Let that sink in. A system that made decisions by essentially flipping a coin repeatedly outperformed paywalls refined over the years by teams of optimization specialists. Not because randomness is smart, but because any set of fixed rules is essentially backward-looking.
As a result, a portion of Paywall 3.0’s outreach effort is intentionally exploratory, or effectively governed by chance. By introducing controlled randomness (e.g., varying offers, pricing, access rules, or engagement prompts), Paywall 3.0 frameworks identify new conversion paths and remain responsive to changing audiences.
Over time, successful actions become greedy. They’re shown more often, because they work (until something better comes along). But the system never fully locks in. It’s constantly testing. It continues to try out alternatives because user behavior, market conditions, and content value never stop changing.

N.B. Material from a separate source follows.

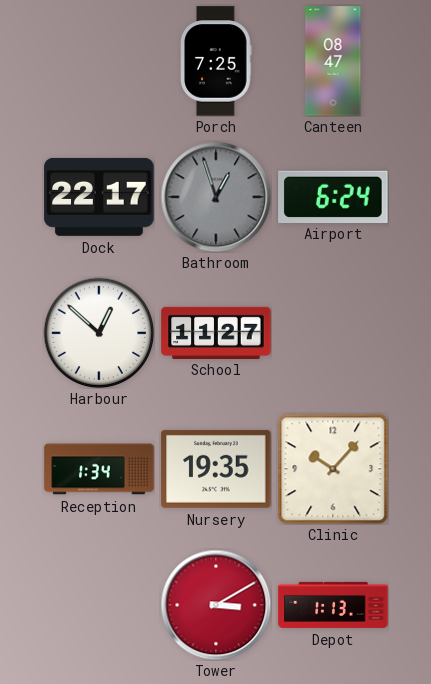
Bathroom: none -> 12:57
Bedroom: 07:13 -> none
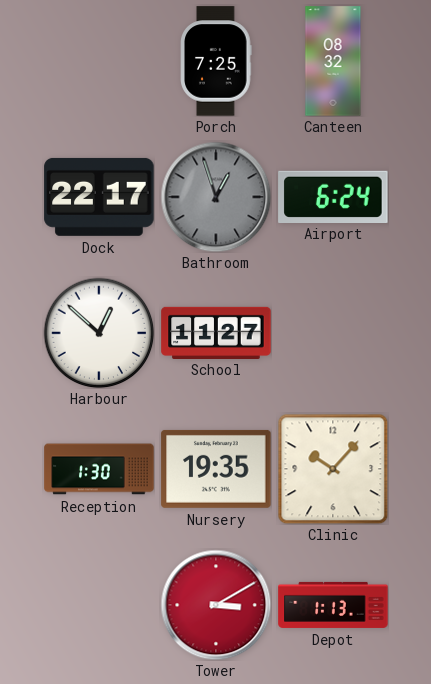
Canteen: 08:47 -> 08:32
Reception: 1:34 -> 1:30
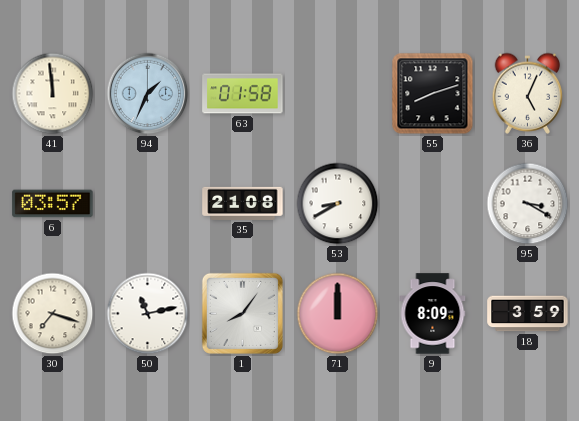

Too much exploration hurts short-term revenue. Too much exploitation prevents improvement. Balancing the two enables Paywall 3.0 systems to improve conversion rates and lifetime value simultaneously. A team of humans, no matter how smart and news-savvy, just can’t compete against the scientific method at scale.
Wake Up Your Database
Now imagine applying this kind of agentic optimization beyond media sites to knowledge platforms, financial databases, or any system built on open data and variable demand. You could be sitting on a gold mine.
Because at the end of the day, the only things that make your company truly valuable and truly unique are a) your customer relationships and b) your data. This is particularly relevant in the era of AI, where the whole concept of corporate sovereignty is being interrogated (more on that later!).
If you have a public database, you’re potentially sitting on a huge wealth of opportunity. You just need a curiosity engine.